Extracted text.
════════════════════
Ahead of the release, KeyBanc believes that any strong results out of Nvidia should ease concerns that DeepSeek could hinder near-term AI capital expenditure. Despite previous worries over constraints related to the ramp-up of GB200 NVL servers, KeyBanc anticipates NVIDIA will exceed expectations and offer guidance for Q1 that is conservatively and moderately higher than consensus. Separately, Susquehanna expects a beat/raise, though more in line with recent reports due to near-term concerns regarding GB200 delays and pushbacks.

JPMorgan trader Josh Meyers writes (full note here) that client views remain mixed heading into earnings, but sentiment has improved – nudged along by Asia datapoints and improving sell-side narratives. To the first point, JPM’s Albert Hung in Taiwan has underscored improving B200 sales supported by growing HGX shipments and increasing ODM success standing up NVL72 racks. To the second, last week’s note from TD Cowen helped catalyze a backlash against the AI ASIC > GP-GPU narrative. It sounds like B200 shipments accelerated modestly in the back half of F4Q25, potentially giving Jensen room to share a more optimistic outlook (offsetting a hedge fund narrative linking weakness in FN optical shipments to a bearish drop in H100 shipments). There’s also growing optimism that a more modular approach for servers starting with B300 may make it easier to stand up servers as shipments start in 2H (though JPM’s Asia team remains skeptical).

Meanwhile, Meyer’s buyside survey reveals an expectation that we will return roughly to a 2+2 quarter; and investors increasingly sound curious about what we’ll hear at GTC and Computex, and as we get more visibility on ‘26 CSP capex – which is what’s needed to get the stock to take its next big leg up.

Finally, Goldman’s Matthew Kaplan underscores that the options-implied move through Friday is 10%, and notes that positioning is 7 out of 10, or notably lower than prior quarters. He notes that the stock has been range-bound for ~8 months now as complexity has picked up (ASICs vs Merchant, DeepSeek, Blackwell timing, GMs contracting q/q, etc).
════════════════════
Provided data.
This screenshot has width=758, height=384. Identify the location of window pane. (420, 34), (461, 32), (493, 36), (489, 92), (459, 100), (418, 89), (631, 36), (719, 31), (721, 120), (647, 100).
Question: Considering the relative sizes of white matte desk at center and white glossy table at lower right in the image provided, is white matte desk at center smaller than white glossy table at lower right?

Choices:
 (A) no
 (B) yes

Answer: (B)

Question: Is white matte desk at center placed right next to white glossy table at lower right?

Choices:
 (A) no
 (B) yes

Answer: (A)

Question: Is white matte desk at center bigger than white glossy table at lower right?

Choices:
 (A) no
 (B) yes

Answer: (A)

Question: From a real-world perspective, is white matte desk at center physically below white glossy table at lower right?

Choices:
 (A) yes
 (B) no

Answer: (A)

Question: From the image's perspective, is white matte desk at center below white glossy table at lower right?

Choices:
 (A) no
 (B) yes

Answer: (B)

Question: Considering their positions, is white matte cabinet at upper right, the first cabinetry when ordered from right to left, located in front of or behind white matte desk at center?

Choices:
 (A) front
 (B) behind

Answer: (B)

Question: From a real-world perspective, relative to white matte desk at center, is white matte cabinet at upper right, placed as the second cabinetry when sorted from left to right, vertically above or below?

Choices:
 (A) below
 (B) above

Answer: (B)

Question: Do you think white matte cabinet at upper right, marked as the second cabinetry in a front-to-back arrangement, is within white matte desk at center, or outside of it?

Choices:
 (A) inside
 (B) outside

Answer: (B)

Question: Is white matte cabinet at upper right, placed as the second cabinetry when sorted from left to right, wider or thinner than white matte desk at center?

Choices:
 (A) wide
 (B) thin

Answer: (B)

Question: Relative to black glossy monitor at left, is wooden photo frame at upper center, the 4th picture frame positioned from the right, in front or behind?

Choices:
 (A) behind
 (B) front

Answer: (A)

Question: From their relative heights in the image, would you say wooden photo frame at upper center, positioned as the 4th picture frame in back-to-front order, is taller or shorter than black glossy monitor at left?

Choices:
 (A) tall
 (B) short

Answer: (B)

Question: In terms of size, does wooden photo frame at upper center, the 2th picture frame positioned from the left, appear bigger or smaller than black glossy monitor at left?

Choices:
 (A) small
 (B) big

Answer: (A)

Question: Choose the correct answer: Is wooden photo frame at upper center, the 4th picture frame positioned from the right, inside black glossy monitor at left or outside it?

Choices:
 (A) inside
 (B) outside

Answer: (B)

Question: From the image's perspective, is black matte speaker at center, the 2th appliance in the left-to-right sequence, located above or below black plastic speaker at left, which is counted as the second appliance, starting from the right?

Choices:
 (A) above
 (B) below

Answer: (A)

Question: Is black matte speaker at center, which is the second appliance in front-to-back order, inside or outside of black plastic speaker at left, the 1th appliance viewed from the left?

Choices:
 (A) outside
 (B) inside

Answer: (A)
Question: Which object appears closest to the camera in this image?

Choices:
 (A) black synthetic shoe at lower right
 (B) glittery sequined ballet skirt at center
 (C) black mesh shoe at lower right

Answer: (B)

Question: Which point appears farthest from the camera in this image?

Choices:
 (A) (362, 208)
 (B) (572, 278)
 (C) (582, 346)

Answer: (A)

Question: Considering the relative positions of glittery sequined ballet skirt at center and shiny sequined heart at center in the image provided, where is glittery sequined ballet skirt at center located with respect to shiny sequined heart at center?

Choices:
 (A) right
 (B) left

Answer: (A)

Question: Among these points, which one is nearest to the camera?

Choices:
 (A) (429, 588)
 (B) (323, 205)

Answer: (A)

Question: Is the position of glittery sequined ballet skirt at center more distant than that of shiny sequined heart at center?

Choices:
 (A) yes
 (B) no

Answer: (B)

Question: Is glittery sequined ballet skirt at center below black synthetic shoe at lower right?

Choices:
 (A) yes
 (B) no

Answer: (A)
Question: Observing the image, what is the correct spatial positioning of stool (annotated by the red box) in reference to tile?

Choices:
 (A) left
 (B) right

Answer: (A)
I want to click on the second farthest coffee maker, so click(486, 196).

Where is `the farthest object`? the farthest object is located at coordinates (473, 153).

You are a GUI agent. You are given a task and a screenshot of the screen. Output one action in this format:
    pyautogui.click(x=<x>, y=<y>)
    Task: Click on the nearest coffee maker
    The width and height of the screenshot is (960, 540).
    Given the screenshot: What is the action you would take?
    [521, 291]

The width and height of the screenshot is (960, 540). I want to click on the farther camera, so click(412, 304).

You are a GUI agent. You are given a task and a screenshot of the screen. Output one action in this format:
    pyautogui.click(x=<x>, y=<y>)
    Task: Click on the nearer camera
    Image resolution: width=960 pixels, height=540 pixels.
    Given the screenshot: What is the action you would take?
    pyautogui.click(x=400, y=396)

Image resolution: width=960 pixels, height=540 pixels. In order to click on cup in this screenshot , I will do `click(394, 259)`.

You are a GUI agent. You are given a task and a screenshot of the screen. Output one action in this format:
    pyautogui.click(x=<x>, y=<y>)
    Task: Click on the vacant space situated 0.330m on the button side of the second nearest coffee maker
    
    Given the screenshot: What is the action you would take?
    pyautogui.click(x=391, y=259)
════════════════════
Set of tasks.
**1)** Answer these questions from the text on Nvidia's earnings outlook:
(a) Which firm's note last week helped catalyze a backlash against the AI ASIC > GP-GPU narrative?
(b) What options-implied move through Friday does Goldman's Matthew Kaplan point to?
(c) Who at JPM in Taiwan underscored improving B200 sales?
**2)** Copy the passage of the text on Nvidia's earnings outlook between "Meanwhile, Meyer’s buyside" and "big leg up.", inclusive, switching "Computex" to "CES".

Expected results.
**1)**
(a) TD Cowen
(b) 10%
(c) Albert Hung

**2)**
Meanwhile, Meyer’s buyside survey reveals an expectation that we will return roughly to a 2+2 quarter; and investors increasingly sound curious about what we’ll hear at GTC and CES, and as we get more visibility on ‘26 CSP capex – which is what’s needed to get the stock to take its next big leg up.